While pulling off my car I do see many not so fortunate ones, who happen to land on the wrong side of alcometer reading, lined up on the side of the road. They will be arguing and gesticulating with police higher ups seated inside jeeps. Sometimes I also see cops arguing with two wheeler riders after the test and taking off the ignition keys of the vehicle and ordering the riders to wait on the road side.
 

These barricades are often put up in close proximity to watering holes like pubs and five star hotels and in junctions which cannot be bypassed. Most of those who land in the police net are the ones returning from parties in their choicest party wear on fancy motorbikes and swanky cars. This is the scene on most Friday and Saturday nights and this drive gets more vigorous if a festival is round the corner.
 

The other day around midnight on December 30, 2014 near Koramangala Sony signal I was witness to a high drama. As the signal turned green I was about to take a left turn, but a cop with alcometer in hand flagged me down. As I stopped and he was about to say 'blow maadi' a scooter with three guys on it came up and the rider was not wearing a helmet either. Seeing a surefire scope for fines his attention got diverted.
 

But when he tried to flag them they tried to escape but fell right in front of my car.

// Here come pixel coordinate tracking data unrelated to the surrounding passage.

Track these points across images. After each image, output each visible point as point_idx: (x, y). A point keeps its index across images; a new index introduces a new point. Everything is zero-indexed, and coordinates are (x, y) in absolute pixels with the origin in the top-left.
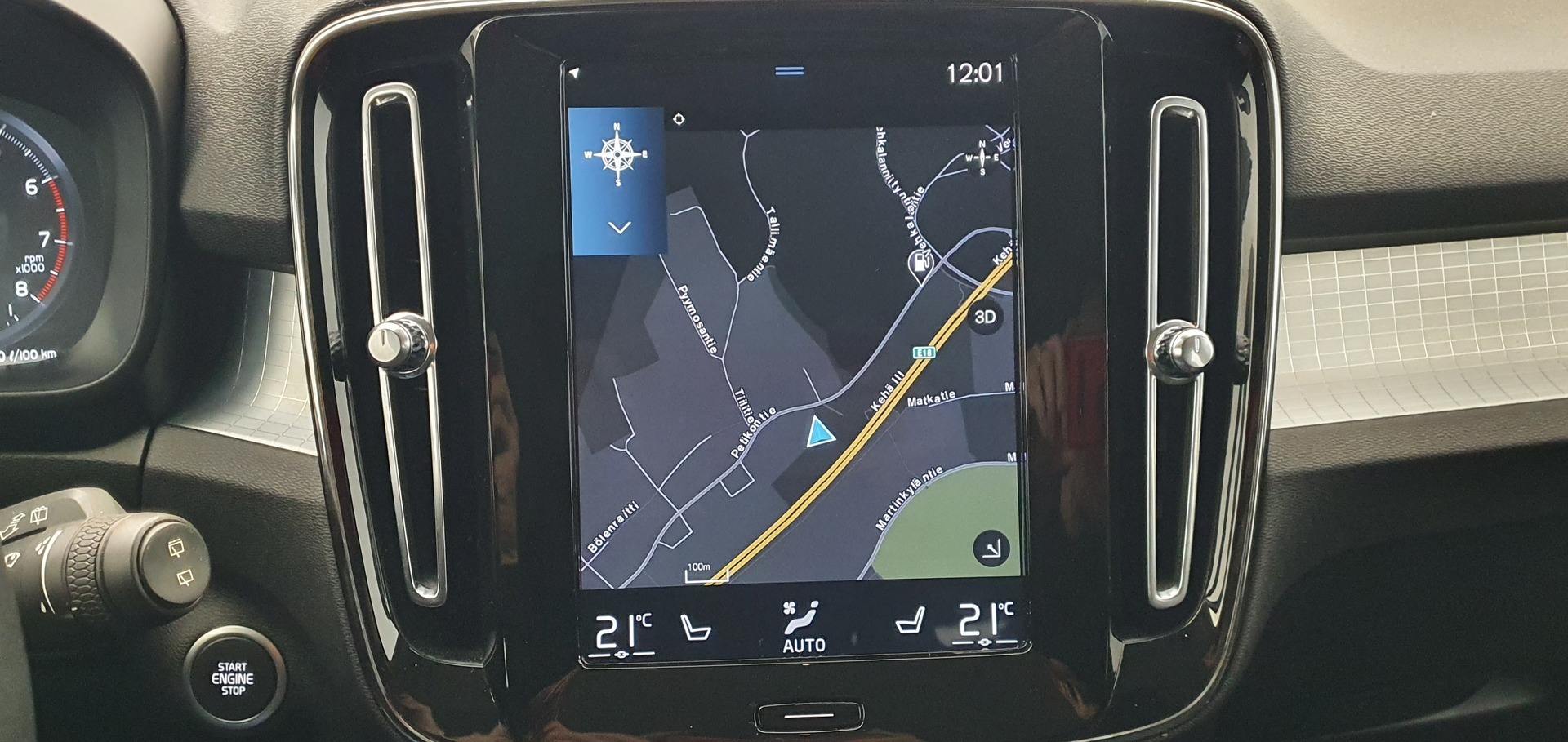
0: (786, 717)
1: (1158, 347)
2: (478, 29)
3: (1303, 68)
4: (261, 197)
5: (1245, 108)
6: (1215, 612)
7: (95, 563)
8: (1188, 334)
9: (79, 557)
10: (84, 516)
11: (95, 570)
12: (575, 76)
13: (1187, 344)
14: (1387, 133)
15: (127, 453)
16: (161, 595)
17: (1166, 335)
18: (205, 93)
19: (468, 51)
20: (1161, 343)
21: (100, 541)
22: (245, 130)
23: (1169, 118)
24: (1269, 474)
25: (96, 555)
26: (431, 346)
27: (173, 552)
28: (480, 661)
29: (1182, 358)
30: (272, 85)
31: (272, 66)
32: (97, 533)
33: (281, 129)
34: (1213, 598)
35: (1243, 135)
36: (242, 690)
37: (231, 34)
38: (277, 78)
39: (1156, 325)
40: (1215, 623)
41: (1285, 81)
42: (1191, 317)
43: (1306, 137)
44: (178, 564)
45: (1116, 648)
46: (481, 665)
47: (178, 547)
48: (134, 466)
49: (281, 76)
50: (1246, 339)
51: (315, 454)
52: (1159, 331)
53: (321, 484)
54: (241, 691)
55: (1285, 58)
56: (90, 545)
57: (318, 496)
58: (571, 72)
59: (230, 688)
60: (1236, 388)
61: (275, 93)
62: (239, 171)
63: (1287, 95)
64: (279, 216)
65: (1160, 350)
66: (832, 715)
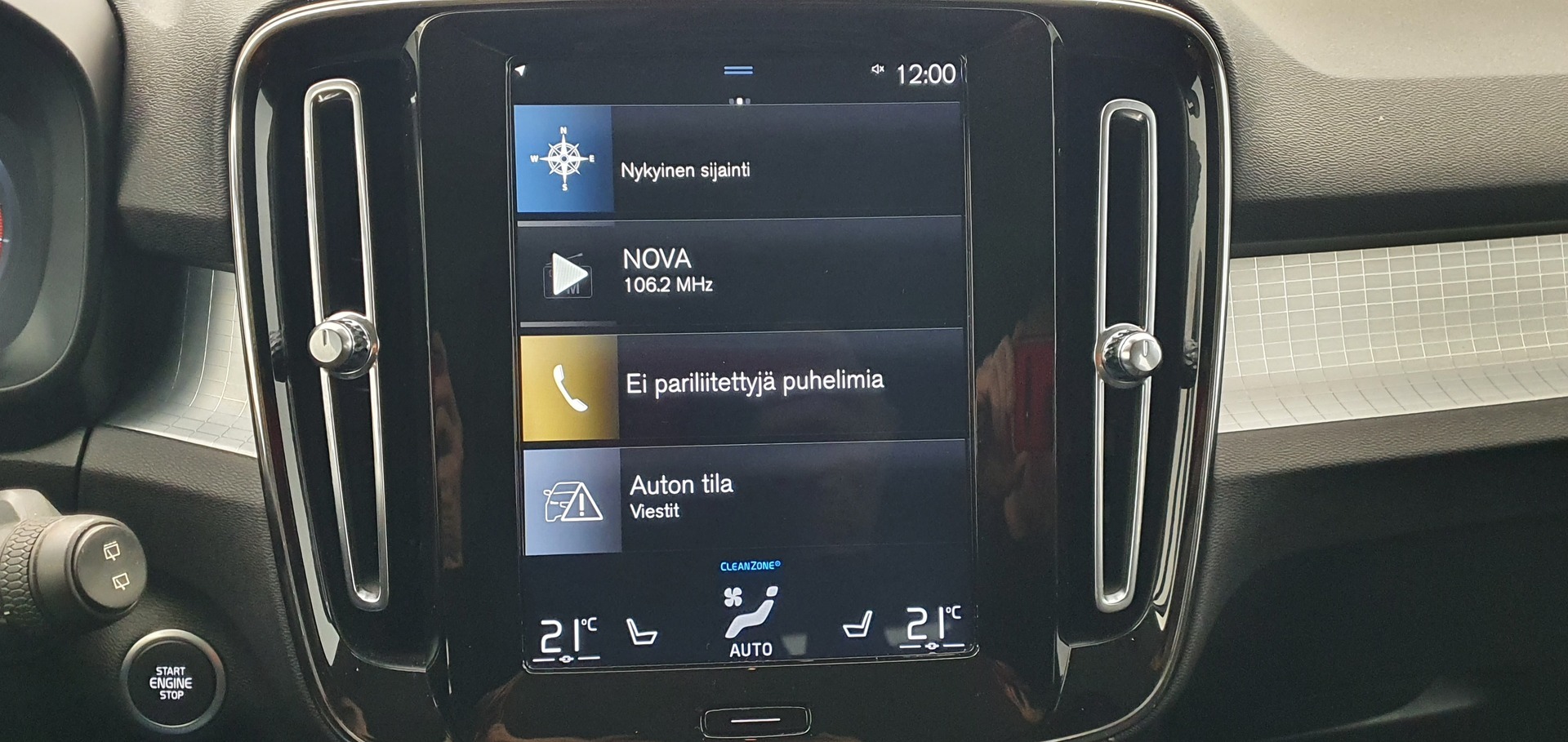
0: (733, 721)
1: (1106, 350)
2: (423, 25)
3: (1252, 72)
4: (201, 194)
5: (1195, 111)
6: (1162, 616)
7: (28, 566)
8: (1137, 337)
9: (12, 561)
10: (17, 519)
11: (28, 574)
12: (521, 74)
13: (1135, 348)
14: (1336, 138)
15: (63, 454)
16: (95, 599)
17: (1114, 339)
18: (144, 88)
19: (413, 47)
20: (1109, 347)
21: (34, 544)
22: (184, 126)
23: (1118, 121)
24: (1217, 477)
25: (29, 558)
26: (373, 346)
27: (108, 555)
28: (422, 666)
29: (1130, 362)
30: (213, 80)
31: (213, 61)
32: (30, 535)
33: (221, 126)
34: (1160, 602)
35: (1192, 139)
36: (180, 694)
37: (171, 29)
38: (218, 73)
39: (1104, 329)
40: (1162, 628)
41: (1234, 84)
42: (1138, 320)
43: (1255, 141)
44: (114, 568)
45: (1063, 651)
46: (423, 670)
47: (113, 550)
48: (68, 468)
49: (221, 72)
50: (1194, 343)
51: (255, 455)
52: (1106, 335)
53: (261, 486)
54: (179, 696)
55: (1234, 60)
56: (24, 548)
57: (258, 499)
58: (517, 69)
59: (169, 692)
60: (1184, 392)
61: (215, 89)
62: (178, 168)
63: (1235, 98)
64: (220, 214)
65: (1108, 353)
66: (779, 720)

The policeman too suffered bruises on his shin during his efforts to stop them. His compatriot who was on the other side came rushing to his help. Both rained blows on the trio and took them and the scooter to the other side of road to fine them. I had no choice but to bear witness to all this, as the signal had turned red. However, in the melee the policeman forgot to check my alcohol levels and as the signal turned green once again I left.